Prueba de que favorece la salud es que, cuando se bebe en festejos o actos sociales, lo primero que se hace es brindar ante los comensales o contertulios levantando la copa y acompañándola de la consabida expresión de: ¡Salud!, como deseo que todos la tengan y disfruten. Tiene también el vino propiedades cardio protectoras que protege contra el infarto de miocardio. Se dice que con él se tiene un menor riesgo de padecer los cánceres de próstata y pulmón. Y en el terreno social, en muchas ocasiones la amistad se sella con una copita de vino por delante, porque ante un buen vino no hay ni mal bebedor ni conversador torpe o tardo en la expresión.

Pero, lo peor que el vino tiene para los abstemios y sus detractores son el abuso y los excesos que del mismo se hace, el pasarse de la raya y llegar a la ingestión etílica. El alcoholismo es muy pernicioso para la salud, pudiendo producir numerosas enfermedades hepáticas y renales, más efectos colaterales que en los alcohólicos produce el casi seguro trastorno de la personalidad, caer en descrédito ante la sociedad si se está borracho y se comienzan a decir impertinencias y necedades; entonces es cuando se llegan a perder las antiguas amistades y la convivencia; los enormes perjuicios y las tremendas consecuencias que un alcohólico suele acarrear para la vida en familia, pudiéndose llegar en numerosas ocasiones hasta la ruptura familiar, sufrimiento, mal ejemplo y mala educación para con los hijos, dificultades laborales y las consiguientes pérdidas económicas que puede suponer, marginalidad social en la que se puede caer ante la reprobable y mal vista figura del “borracho” que tanto suele ser objeto de mofa y escarnio.

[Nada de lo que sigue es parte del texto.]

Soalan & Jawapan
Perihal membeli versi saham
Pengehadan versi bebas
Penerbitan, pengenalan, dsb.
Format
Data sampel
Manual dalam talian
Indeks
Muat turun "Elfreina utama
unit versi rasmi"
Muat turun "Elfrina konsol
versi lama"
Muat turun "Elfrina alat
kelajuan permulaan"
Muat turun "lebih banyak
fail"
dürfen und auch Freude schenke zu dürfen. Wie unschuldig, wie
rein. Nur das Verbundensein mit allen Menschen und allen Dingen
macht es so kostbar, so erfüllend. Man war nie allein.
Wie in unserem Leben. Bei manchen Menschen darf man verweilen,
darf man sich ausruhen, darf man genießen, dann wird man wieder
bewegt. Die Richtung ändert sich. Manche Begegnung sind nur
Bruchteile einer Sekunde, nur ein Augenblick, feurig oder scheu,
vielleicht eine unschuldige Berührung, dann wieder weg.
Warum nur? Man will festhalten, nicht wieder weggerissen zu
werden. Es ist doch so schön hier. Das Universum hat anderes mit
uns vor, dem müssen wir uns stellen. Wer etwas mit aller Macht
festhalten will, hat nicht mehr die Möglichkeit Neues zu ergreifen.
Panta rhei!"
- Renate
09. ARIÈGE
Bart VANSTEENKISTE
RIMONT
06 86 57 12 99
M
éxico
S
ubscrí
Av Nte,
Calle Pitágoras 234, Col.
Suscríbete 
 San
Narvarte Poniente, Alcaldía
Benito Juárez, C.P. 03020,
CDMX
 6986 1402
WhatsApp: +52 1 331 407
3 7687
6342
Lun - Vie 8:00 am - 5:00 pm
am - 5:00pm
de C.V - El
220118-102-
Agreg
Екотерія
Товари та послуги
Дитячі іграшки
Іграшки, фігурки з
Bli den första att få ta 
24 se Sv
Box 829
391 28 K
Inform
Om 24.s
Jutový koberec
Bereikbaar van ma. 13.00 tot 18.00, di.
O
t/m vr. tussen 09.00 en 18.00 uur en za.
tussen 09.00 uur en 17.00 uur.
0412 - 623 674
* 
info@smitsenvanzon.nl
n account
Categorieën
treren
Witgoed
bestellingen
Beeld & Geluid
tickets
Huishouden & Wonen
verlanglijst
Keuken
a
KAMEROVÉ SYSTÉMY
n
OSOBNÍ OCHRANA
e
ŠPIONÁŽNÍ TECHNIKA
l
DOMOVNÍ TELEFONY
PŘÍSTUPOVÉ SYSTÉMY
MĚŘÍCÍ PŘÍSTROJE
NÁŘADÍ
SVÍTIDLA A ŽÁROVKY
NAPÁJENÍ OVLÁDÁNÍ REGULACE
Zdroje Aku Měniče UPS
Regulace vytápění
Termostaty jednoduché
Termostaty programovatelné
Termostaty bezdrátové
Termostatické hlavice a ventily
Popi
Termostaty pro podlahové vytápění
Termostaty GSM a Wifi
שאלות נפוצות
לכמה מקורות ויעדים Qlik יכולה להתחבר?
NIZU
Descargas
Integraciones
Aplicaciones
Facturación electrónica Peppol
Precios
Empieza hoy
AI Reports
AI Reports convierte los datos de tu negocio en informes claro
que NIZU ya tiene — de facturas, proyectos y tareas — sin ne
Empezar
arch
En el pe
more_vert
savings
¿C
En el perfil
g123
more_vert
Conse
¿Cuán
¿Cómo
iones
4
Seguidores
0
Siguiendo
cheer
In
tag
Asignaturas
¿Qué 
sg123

No caigamos nunca en sus perversos excesos. Ahora bien, bebido con moderación y sin tener que conducir, ahí se puede estar hasta capacitado para “soplar el refractómetro”. Pero, si se tiene que conducir, entonces, ni “gota”. A mí me lo pusieron una sola vez en ruta y lo superé tan holgadamente que los agentes me regalaron de recuerdo el aparato medidor. Y, en esa línea, con mi debido respeto y el permiso de los lectores, me uno a quienes quieran alzar la copa para brindar conmigo, en señal de paz y amistad: ¡Salud, va por ustedes…!.